Hi William,

The line that has the important difference is where you put a `my` in
front of `%stash{'monsters'} = @monsters`. Probably a copy-paste error
or something like that.

>> my %stash> {}>> my @monsters = <<godzilla grendel wormface blob 
>> fingfangfoom>>
tingler>>> [godzilla grendel wormface blob fingfangfoom tingler]>> my
%stash{'monsters'} = @monsters;> {fingfangfoom => tingler, godzilla =>
grendel, wormface => blob}>> my @m = %stash{'monsters'};> [(Any)]>> say
@m> [(Any)]>> exit

timo@schmand ~> perl6 -e 'my %stash{"monsters"} = :1a; dd %stash'
Hash[Any,Str] %stash = (my Any %{Str} = :a(1))
timo@schmand ~> perl6 -e 'my %stash; %stash{"monsters"} = :1a; dd %stash'
Hash %stash = {:monsters(:a(1))}

Here you can see that in the case of having a "my" in front, the
assigned data doesn't get put in the hash at the "monsters" key.
instead, it gets assigned to the whole hash. The reason for that is that
`my %foo{Bar}` is syntax for restricting the keys of the hash to a
specific type (by default it's `Str(Any)`) and giving a string instance
("monsters" in this case) just takes the type of the value.

THE PROBLEM
Copy the message from "Here you can" up to and including "of the value.", replacing "syntax" with "notation".

RECORD EXCERPTS
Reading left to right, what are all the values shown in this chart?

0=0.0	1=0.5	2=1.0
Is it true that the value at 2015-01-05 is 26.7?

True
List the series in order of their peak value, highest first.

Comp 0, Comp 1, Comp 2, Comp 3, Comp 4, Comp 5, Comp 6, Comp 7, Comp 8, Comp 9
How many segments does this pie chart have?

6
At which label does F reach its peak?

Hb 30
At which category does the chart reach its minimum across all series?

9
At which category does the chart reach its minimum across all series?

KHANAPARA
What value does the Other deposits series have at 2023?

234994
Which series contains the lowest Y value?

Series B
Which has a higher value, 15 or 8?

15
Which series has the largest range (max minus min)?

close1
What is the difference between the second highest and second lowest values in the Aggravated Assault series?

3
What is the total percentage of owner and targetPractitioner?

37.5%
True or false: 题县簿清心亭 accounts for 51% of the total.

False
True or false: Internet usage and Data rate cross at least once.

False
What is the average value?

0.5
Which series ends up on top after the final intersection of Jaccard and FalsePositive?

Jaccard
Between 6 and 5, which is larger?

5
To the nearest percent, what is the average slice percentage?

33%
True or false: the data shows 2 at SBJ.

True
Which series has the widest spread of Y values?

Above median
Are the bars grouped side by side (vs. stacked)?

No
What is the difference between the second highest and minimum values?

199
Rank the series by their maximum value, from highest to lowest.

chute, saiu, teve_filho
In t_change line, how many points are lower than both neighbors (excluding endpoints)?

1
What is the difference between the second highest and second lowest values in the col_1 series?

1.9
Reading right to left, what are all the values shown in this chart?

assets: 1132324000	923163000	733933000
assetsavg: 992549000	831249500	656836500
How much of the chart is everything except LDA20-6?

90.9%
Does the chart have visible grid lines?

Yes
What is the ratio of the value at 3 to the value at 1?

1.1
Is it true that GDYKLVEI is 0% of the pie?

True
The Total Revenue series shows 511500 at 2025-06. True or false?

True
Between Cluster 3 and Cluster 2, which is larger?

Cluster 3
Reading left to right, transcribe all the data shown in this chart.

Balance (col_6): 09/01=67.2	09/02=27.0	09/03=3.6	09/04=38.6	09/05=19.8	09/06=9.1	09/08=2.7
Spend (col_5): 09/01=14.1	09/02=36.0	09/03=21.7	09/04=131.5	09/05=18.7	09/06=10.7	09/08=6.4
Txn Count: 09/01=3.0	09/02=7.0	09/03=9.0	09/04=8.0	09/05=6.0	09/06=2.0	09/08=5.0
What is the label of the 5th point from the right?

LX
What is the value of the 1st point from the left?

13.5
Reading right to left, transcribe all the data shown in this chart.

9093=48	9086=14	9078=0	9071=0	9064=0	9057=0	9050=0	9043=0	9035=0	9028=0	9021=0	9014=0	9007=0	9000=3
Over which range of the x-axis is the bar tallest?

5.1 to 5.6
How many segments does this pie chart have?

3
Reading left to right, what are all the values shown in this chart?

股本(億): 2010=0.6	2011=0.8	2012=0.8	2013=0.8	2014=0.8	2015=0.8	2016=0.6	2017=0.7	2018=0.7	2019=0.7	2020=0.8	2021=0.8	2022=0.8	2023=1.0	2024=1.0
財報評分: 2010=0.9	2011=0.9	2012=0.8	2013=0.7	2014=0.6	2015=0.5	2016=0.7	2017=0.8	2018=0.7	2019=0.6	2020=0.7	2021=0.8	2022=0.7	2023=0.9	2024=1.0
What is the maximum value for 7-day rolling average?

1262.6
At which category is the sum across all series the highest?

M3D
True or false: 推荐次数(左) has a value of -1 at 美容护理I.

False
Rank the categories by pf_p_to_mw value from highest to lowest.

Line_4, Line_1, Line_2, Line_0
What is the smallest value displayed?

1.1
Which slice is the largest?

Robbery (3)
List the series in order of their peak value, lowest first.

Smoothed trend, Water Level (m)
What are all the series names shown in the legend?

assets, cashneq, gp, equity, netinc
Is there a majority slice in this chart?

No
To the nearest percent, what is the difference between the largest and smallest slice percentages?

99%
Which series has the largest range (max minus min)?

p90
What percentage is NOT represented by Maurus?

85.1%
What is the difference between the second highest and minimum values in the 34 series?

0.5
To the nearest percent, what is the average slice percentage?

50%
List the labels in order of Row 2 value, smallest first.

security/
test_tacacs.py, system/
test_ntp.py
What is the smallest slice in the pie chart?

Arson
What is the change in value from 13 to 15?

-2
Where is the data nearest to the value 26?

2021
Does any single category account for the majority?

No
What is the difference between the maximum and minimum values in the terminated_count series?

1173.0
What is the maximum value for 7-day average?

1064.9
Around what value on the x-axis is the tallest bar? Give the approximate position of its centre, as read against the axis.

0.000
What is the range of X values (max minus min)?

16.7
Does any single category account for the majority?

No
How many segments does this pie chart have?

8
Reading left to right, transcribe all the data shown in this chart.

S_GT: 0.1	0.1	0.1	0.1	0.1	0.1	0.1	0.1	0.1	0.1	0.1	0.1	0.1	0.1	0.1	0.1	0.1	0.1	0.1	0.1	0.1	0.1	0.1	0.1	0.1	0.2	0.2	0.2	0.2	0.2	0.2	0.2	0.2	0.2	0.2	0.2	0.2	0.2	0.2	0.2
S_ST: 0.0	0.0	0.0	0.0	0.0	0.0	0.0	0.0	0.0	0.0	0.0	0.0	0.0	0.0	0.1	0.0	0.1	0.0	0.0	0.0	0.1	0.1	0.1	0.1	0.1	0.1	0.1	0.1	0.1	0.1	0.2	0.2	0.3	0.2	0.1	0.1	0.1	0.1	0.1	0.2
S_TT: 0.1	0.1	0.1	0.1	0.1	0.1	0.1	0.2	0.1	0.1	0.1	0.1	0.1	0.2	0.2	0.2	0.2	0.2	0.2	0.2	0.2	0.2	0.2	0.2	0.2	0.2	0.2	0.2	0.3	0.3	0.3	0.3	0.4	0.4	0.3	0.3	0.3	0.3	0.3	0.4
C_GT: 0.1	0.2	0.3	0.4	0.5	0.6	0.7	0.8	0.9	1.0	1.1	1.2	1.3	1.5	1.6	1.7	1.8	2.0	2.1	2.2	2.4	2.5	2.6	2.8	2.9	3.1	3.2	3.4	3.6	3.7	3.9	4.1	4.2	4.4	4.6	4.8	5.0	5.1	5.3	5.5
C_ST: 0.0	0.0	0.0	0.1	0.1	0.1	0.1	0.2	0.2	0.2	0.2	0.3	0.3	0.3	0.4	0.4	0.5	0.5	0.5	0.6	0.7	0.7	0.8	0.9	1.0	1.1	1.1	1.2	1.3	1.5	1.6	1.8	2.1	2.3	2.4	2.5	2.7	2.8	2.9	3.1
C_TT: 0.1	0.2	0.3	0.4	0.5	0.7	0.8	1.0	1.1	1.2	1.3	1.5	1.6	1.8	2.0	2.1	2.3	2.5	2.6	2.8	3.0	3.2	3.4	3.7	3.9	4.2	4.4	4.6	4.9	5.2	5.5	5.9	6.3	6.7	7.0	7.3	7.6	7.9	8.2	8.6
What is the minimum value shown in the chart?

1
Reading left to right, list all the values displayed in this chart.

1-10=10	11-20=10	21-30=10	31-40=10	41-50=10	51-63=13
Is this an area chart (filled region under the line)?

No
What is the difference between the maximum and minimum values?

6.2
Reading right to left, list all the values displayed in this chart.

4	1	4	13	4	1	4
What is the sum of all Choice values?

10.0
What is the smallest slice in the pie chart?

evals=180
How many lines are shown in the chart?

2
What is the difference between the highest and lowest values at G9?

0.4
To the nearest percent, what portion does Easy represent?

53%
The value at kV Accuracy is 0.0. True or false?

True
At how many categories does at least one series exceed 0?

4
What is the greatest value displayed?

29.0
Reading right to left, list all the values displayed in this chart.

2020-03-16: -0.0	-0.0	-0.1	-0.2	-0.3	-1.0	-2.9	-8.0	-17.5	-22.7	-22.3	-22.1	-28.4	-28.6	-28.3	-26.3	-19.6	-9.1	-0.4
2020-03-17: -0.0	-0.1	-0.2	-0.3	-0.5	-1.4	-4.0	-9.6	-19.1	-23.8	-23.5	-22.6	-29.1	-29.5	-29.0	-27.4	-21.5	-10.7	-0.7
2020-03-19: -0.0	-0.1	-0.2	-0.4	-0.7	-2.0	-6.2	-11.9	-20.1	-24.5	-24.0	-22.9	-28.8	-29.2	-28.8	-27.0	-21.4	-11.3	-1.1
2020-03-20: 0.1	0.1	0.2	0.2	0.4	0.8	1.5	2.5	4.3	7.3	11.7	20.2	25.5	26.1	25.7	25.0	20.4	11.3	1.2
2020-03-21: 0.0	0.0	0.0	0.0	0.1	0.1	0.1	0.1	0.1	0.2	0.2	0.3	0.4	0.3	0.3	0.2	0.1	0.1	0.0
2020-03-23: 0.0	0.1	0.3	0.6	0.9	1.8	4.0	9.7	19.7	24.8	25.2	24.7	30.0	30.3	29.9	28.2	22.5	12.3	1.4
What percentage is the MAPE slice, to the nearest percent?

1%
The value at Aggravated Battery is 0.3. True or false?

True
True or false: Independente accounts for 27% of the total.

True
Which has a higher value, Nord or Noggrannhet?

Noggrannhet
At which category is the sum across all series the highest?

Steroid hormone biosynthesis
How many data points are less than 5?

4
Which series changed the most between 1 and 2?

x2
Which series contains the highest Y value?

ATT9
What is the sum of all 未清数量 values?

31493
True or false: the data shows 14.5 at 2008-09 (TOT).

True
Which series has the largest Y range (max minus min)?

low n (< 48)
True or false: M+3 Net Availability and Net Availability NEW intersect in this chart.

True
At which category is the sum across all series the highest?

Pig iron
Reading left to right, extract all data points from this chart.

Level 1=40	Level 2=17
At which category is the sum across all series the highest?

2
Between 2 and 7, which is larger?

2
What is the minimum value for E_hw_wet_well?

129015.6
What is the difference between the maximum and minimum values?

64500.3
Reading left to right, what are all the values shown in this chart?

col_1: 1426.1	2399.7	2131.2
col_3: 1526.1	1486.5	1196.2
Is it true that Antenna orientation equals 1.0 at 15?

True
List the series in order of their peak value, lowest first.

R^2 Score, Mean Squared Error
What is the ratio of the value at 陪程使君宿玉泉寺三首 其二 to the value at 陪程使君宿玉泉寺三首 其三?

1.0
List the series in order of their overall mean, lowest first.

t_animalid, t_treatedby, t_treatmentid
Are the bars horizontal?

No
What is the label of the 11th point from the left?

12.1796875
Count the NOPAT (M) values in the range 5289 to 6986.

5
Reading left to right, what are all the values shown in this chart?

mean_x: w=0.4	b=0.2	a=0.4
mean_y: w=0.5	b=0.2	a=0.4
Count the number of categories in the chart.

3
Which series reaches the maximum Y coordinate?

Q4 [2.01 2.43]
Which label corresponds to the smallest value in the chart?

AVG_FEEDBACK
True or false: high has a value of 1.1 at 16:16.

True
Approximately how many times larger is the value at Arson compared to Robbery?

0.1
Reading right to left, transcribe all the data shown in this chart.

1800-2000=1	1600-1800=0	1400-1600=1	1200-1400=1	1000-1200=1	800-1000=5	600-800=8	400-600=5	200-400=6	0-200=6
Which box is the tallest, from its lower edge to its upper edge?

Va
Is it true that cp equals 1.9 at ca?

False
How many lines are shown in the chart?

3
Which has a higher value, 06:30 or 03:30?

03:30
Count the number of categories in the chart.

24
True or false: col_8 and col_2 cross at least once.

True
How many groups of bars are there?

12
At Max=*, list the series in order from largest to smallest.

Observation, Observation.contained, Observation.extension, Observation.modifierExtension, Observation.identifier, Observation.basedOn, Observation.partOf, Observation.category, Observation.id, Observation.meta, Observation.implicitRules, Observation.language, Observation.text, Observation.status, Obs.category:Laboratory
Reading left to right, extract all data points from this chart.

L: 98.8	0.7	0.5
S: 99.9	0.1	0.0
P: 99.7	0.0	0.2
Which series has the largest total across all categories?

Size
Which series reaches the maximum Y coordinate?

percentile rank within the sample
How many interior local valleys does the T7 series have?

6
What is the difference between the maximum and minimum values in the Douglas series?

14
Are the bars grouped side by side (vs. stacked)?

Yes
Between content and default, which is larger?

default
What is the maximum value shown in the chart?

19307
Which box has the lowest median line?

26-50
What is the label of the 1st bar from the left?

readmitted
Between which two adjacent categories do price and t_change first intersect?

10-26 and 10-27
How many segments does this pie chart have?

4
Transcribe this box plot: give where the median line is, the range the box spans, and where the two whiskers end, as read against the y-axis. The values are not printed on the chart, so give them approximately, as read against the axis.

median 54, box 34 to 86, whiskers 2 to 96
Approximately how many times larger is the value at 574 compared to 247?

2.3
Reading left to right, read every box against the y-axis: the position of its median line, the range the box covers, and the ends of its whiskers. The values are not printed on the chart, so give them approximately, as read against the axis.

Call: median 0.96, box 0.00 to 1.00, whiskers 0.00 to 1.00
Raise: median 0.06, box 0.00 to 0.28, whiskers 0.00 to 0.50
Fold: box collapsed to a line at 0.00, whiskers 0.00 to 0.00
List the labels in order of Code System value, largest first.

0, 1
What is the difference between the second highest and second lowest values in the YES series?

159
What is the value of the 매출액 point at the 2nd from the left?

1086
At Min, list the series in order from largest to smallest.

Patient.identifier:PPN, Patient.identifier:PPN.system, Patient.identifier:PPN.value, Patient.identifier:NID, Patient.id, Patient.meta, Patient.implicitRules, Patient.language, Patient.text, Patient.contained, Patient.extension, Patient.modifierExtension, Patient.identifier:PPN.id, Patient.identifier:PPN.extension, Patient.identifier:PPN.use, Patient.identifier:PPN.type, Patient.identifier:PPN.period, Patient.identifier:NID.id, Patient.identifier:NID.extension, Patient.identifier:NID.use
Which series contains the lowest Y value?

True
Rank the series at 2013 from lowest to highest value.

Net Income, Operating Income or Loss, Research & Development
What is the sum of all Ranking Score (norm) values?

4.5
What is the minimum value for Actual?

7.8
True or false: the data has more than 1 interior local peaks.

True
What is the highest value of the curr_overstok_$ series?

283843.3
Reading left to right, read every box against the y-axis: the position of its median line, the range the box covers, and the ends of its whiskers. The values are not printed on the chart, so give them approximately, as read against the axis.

REPLY
Here you can see that in the case of having a "my" in front, the
assigned data doesn't get put in the hash at the "monsters" key.
instead, it gets assigned to the whole hash. The reason for that is that
`my %foo{Bar}` is notation for restricting the keys of the hash to a
specific type (by default it's `Str(Any)`) and giving a string instance
("monsters" in this case) just takes the type of the value.